Debit cards offer the convenience of a credit card but work in a different way. Debit cards draw money directly from your checking account when you make the purchase. They do this by placing a hold on the amount of the purchase. Then the merchant sends in the transaction to their bank and it is transferred to the merchant's account. It can take a few days for this to happen, and the hold may drop off before the transaction goes through.
That’s why it’s important to keep a running balance of your checking account to make sure you do not accidentally overdraw your account.
You will have a PIN to use with your debit card at stores or ATMs. However, you can also use your debit card without a PIN at most merchants. You will just sign the receipt like you would with a credit card. Below are some other facts regarding debit cards.
  • A debit card is tied directly to your checking account.
  • It can be used where a credit card can be used.
  • Generally, you will use your PIN to complete the transactions.

What Is a Credit Card?

A credit card is a card that allows you to borrow money against a line of credit, otherwise known as the card’s credit limit. You use the card to make basic transactions, which are then reflected on your bill.
Worth noting: you are charged interest on your purchases, though there is no interest charged if you do not carry your balance over from month to month. Credit cards have high interest rates, and your credit card balance and payment history can affect your credit score. Below are other facts about credit cards:
  • A credit card is a line of credit you can access with your card.
  • Generally, you must sign on these purchases (exceptions may be at the gas pump or for small amounts at a drive-through window).
  • You will pay interest on the purchases made if not paid off in 30 days.

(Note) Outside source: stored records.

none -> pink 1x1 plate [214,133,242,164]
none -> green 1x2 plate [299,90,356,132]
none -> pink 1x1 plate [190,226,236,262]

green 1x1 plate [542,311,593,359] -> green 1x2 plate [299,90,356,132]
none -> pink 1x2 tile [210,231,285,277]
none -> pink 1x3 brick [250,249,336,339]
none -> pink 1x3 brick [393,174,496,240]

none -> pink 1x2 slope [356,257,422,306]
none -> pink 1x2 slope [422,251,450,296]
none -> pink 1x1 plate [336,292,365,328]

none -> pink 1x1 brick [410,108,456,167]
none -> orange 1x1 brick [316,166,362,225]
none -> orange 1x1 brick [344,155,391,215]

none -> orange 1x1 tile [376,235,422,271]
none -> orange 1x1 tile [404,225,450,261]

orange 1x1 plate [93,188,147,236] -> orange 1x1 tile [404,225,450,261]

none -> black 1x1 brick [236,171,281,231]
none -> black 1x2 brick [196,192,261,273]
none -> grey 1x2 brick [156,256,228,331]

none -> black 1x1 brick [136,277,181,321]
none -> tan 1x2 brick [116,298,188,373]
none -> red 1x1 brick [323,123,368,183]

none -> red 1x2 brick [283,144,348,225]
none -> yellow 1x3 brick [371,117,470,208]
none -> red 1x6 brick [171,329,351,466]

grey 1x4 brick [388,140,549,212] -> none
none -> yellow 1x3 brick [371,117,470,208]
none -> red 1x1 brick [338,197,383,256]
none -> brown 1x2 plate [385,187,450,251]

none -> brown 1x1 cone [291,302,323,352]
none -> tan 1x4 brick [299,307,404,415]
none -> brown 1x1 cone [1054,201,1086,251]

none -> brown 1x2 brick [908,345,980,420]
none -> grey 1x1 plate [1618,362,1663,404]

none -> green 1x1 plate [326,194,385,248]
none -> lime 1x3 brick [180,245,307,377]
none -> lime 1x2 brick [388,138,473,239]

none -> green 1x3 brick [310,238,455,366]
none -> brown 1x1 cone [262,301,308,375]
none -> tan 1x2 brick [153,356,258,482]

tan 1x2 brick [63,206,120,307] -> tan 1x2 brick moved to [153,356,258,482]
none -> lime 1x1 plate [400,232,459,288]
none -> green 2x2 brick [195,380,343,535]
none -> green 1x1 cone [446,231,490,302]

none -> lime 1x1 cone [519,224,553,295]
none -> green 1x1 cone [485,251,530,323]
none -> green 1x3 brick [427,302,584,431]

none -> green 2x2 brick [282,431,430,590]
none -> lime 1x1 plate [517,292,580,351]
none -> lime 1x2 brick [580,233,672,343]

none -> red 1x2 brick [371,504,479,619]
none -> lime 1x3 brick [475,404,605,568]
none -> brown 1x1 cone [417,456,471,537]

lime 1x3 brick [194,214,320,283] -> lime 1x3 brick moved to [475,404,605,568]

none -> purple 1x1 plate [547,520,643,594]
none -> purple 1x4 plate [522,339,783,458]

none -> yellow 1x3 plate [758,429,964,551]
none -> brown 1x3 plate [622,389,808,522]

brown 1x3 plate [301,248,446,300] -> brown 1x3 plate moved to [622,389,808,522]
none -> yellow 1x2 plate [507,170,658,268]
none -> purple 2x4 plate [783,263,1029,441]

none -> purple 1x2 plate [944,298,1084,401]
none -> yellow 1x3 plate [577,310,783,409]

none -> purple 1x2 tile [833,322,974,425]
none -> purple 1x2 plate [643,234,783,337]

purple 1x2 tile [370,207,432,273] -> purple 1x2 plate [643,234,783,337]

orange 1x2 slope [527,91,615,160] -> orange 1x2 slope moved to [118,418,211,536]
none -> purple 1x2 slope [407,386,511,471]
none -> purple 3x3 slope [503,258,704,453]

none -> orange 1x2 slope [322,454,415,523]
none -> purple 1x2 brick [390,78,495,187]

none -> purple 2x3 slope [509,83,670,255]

Debit Cards vs. Credit Cards

It used to be commonly thought that you needed a credit card to complete certain transactions, such as rent a car or to purchase items online, or that it was safer and easier to travel with a credit card rather than carrying cash or using a checkbook.
Some also argue that a credit card offers additional insurance on purchases and makes it easier to request a refund or a return. You should carefully read the disclosure information for your credit card to understand the benefit.
Debit cards offer the same convenience without requiring you to borrow the money to complete the transactions, though debit cards don’t always provide the same consumer protections of credit cards.
It can be difficult to determine when to use a credit card or a debit card. Be sure to do your research to determine the right option for you.

Choosing the Best Card for the Situation

If you have spending issues, it is a better option to use your debit card whenever possible, because it will prevent you from accidentally falling into the credit carddebt.
It also depends on the purchase. Some rental car agencies and hotels may still request a credit card over a debit card because they want to have a card where they can bill you for damages to their property.
Others may argue that using a credit card is the better option to take advantage of credit card reward programs. This works if you pay off the balance in full each month. However, if you do not, whatever you end up saving in rewards you will pay in interest. Other facts to consider when choosing whether to use a credit or debit card:
  • Consider using credit cards for hotel reservations and car rentals.
  • For daily purchases, your debit card can help you stick to your budget.
  • If you are going to take advantage of rewards, be sure to pay off the balance in full each month.

Protecting Your Credit

Both a credit and debit card have similar risks when it comes to identity theft. If your credit or debit card information has been compromised, you will need to contact your bank immediately. You should also take additional steps and monitor your credit report to make sure that your identity was not stolen.

Additionally, it is important to check your statements each month to make sure you can identify all charges. That way, you can get any fraudulent charges refunded immediately. Also be sure to report it immediately, since banks limit the length of time that you can report a fraudulent charge on the account.